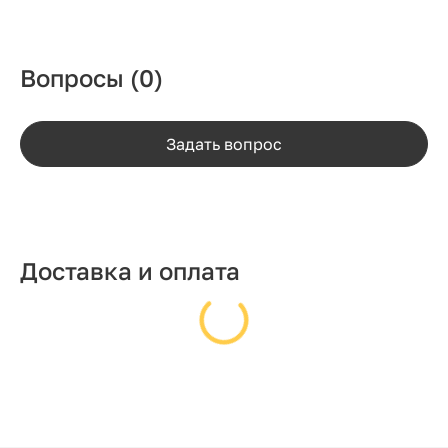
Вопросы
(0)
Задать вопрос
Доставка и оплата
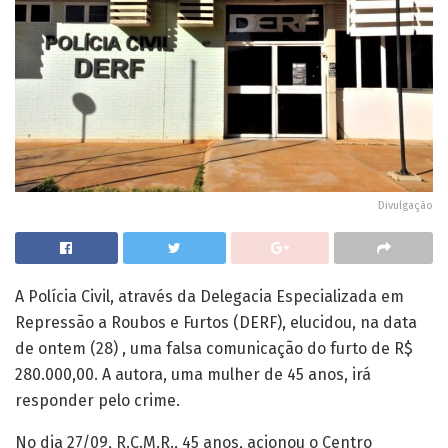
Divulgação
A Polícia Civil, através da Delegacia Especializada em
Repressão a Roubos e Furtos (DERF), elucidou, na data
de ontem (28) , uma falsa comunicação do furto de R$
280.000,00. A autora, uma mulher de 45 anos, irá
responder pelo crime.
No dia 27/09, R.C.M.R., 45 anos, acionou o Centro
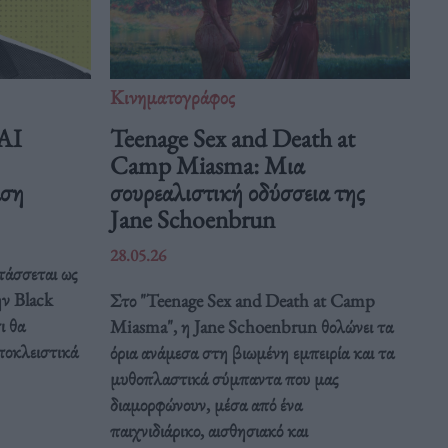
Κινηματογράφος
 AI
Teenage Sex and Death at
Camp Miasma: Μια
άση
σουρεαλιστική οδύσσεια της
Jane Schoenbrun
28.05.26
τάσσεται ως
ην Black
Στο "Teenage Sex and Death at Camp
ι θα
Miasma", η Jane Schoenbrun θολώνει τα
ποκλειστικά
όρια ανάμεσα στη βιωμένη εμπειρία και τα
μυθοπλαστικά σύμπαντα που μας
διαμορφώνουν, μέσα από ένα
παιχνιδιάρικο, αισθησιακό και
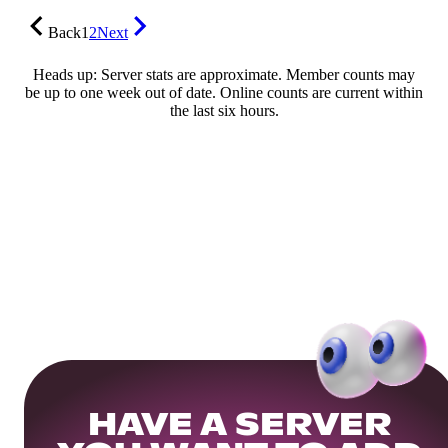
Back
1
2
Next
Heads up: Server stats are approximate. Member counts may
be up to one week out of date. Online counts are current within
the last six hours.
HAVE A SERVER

───

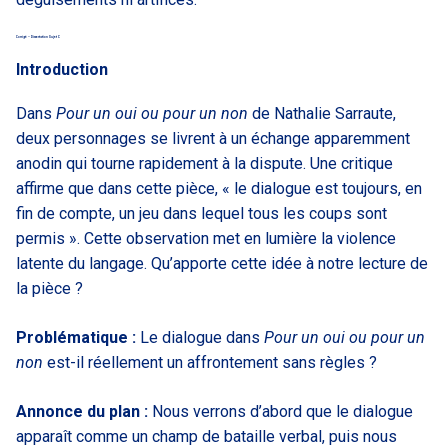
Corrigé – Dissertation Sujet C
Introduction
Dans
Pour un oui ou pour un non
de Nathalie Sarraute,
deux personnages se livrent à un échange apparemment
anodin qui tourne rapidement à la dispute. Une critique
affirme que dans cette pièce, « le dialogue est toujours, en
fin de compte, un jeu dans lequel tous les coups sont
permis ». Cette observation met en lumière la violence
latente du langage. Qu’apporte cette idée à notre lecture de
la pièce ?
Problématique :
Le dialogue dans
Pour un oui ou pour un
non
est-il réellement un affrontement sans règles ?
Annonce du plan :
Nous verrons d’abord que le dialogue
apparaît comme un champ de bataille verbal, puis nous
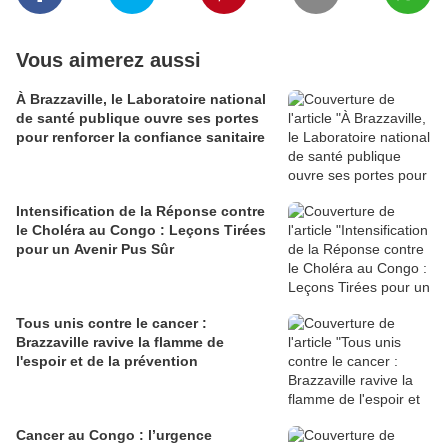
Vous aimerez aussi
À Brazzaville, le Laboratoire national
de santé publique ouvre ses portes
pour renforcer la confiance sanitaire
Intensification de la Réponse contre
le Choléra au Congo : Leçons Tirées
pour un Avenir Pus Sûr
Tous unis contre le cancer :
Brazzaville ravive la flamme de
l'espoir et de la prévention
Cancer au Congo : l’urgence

───

The word "Death" appears in some lines of the data. Copy every one of those lines.

Teenage Sex and Death at
Στο "Teenage Sex and Death at Camp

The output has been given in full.